DALLAS - Supporters of a $42 billion transportation plan said yesterday they plan to sue Arizona Secretary of State Jan Brewer for invalidating the petition to place the proposal on the November ballot.

Proposition 203, known as Transportation and Infrastructure Moving AZ's Economy, or TIME, would have provided $42 billion of sales-tax backed bonds for road and light-rail construction in the state over 30 years. Supporters included home builders, contractors, Gov. Janet Napolitano,and others who saw the proposed constitutional amendment as an economic stimulus measure that would fund projects to unsnarl the state's growing traffic.

Proponents for the TIME initiative turned in 260,698 petition signatures, of which 122,247 were deemed invalid after the verification and processing of petitions by the Secretary of State's office and county recorders, Brewer said.

Brewer disqualified 21,824 signatures on July 24. After further examination through random sampling, another 100,423 signatures were tossed out, Brewer said. The final total of 138,451 valid signatures failed to meet the 153,365 threshold for a statutory amendment.

"I am very surprised that a ballot measure ended up with over 42% of its signatures being invalid," Brewer said. "That is among the largest overall invalid rates that I can recall ever seeing from a citizens initiative drive."

Arizona attorney Charles Blanchard said TIME coalition supporters plan to challenge Brewer's ruling in court and could file suit as early as today. Supporters have found about 10,000 disqualified signatures that they consider valid. Some, for example, were removed because the name of the county was not written on the petition.

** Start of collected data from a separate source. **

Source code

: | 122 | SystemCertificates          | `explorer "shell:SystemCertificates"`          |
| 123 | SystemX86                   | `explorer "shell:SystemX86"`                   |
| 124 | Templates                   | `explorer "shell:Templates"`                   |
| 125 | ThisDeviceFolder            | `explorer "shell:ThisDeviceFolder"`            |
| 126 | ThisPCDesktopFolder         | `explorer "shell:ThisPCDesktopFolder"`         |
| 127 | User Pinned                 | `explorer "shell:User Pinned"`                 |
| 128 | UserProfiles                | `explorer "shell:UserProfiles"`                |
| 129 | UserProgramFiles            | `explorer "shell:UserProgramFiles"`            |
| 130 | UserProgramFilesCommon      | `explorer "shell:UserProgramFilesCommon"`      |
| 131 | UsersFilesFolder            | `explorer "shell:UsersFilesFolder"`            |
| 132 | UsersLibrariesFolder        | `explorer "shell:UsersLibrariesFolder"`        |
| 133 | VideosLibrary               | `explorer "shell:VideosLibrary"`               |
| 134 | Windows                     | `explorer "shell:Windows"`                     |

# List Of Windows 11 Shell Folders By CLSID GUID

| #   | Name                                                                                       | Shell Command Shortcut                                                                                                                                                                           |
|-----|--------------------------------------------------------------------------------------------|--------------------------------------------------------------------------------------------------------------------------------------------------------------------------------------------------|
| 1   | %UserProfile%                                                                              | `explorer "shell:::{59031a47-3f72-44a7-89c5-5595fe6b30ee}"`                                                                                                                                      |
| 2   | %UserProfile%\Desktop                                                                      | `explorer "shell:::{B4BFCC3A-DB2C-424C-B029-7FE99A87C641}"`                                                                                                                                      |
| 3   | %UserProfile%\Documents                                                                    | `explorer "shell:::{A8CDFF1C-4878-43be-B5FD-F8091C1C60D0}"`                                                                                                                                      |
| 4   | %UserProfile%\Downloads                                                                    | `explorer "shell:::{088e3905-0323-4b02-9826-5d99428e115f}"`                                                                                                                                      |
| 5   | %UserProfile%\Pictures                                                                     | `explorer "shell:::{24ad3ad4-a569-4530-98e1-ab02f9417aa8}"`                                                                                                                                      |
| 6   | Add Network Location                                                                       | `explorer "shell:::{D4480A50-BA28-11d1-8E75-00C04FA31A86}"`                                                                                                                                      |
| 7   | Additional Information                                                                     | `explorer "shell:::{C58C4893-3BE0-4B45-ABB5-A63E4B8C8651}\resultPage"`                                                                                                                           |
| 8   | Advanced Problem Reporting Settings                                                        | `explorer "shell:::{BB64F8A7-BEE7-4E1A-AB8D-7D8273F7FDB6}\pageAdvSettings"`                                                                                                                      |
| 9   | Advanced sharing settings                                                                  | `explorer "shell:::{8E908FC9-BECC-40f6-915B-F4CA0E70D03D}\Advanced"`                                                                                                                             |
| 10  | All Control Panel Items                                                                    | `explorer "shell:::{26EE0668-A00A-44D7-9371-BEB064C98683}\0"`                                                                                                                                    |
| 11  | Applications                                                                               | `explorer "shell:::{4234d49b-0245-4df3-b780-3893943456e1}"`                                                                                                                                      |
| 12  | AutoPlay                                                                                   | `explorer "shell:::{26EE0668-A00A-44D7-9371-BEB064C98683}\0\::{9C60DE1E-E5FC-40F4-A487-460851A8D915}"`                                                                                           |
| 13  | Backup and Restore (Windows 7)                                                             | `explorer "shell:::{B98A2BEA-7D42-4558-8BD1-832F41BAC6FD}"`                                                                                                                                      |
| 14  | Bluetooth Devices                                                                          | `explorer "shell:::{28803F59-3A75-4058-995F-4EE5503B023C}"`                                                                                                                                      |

Maricopa County failed to count the signatures of some people who have moved but were registered to vote at another address, Blanchard said. In court, Blanchard said, supporters must show only that the sampling process was flawed enough to bring the valid signatures up more than 15,000.

"The standard for petitions in Arizona is substantial compliance," Blanchard said. "As long as the problem doesn't cause you to doubt the validity of the signature, it can be deemed valid."

In court, Blanchard said he simply has to show that 300 of the signatures disqualified in Maricopa County are valid or that 12,000 dismissed by the Secretary of State's office are valid.

Blanchard said he considers the odds of making the November ballot "pretty good, based on the number of signatures needed to get on the ballot."

Failure to make the ballot could have big implications for Arizona's light-rail plans, as well as for roadways. Maricopa County, which includes Phoenix, was slated to receive $600 million for light rail.

Meanwhile, six other ballot measures have been qualified to be on the November ballot. Two measures, including Proposition 203, have been disqualified. Three other initiatives are still being verified by the county recorders.